A operadora de telecomunicações Movicel atravessa uma das fases mais críticas da sua história, depois de encerrar o ano de 2025 com apenas 302.579 clientes, o que representa uma perda de 79,76% da sua base de subscritores em comparação com 2021.
Nos últimos quatro anos, a empresa perdeu cerca de 1,192 milhões de clientes, reduzindo a sua quota de mercado para apenas 1%, num sector cada vez mais competitivo.
A forte redução da carteira de clientes colocou a operadora numa situação de falência técnica, comprometendo a execução do plano de recuperação e tornando a continuidade das operações dependente de uma nova injecção de capital por parte dos accionistas.
Entre os factores apontados para a deterioração da empresa estão a degradação da rede de telecomunicações, a escassez de investimento e as dificuldades financeiras acumuladas, que limitaram a capacidade da Movicel para competir com as restantes operadoras do mercado.
O futuro da empresa dependerá, em grande medida, de um novo apoio financeiro dos accionistas, particularmente do Instituto Nacional de Segurança Social (INSS), um dos principais investidores da operadora.
A evolução da situação poderá influenciar não apenas a continuidade da Movicel, mas também o equilíbrio concorrencial no mercado angolano das telecomunicações.

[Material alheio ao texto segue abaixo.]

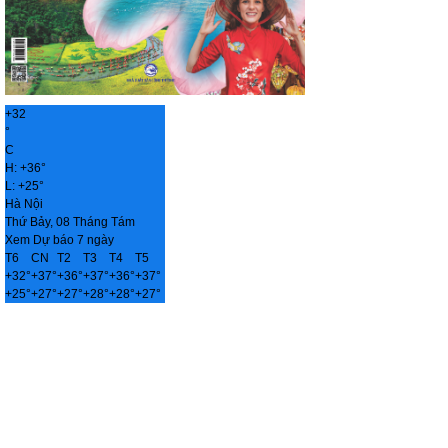
+
32
°
C
H:
+
36°
L:
+
25°
Hà Nội
Thứ Bảy, 08 Tháng Tám
Xem Dự báo 7 ngày
T6
CN
T2
T3
T4
T5
+
32°
+
37°
+
36°
+
37°
+
36°
+
37°
+
25°
+
27°
+
27°
+
28°
+
28°
+
27°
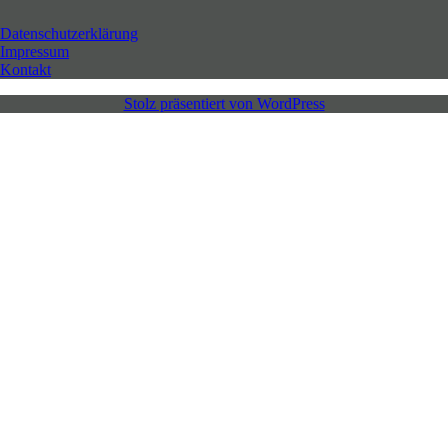
Datenschutzerklärung
Impressum
Kontakt
Stolz präsentiert von WordPress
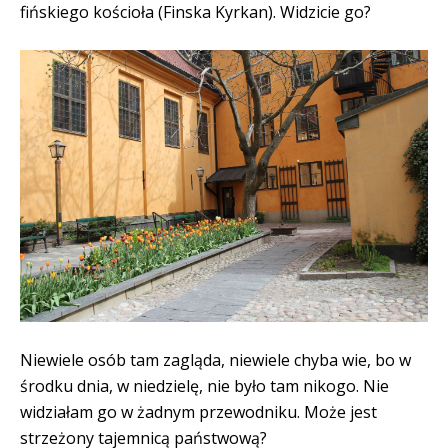
fińskiego kościoła (Finska Kyrkan). Widzicie go?
Niewiele osób tam zagląda, niewiele chyba wie, bo w
środku dnia, w niedzielę, nie było tam nikogo. Nie
widziałam go w żadnym przewodniku. Może jest
strzeżony tajemnicą państwową?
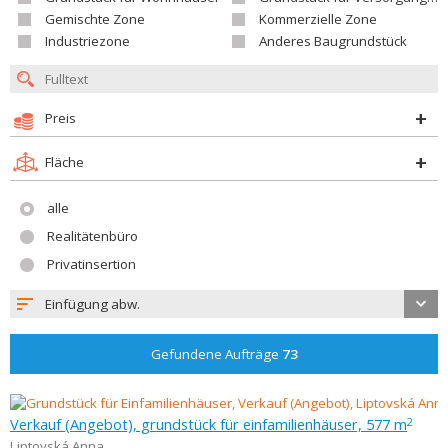
Gemischte Zone
Kommerzielle Zone
Industriezone
Anderes Baugrundstück
Preis
Fläche
alle
Realitätenbüro
Privatinsertion
Einfügung abw.
Gefundene Aufträge
73
Verkauf (Angebot), grundstück für einfamilienhäuser, 577 m
2
Liptovská Anna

Fundada em 2003, a Movicel foi uma das primeiras operadoras de telefonia móvel em Angola e chegou a ocupar uma posição de destaque no mercado. Nos últimos anos, porém, enfrentou dificuldades financeiras, perda de competitividade e redução da sua base de clientes, num contexto marcado pelo crescimento de novos operadores e pela crescente exigência dos consumidores.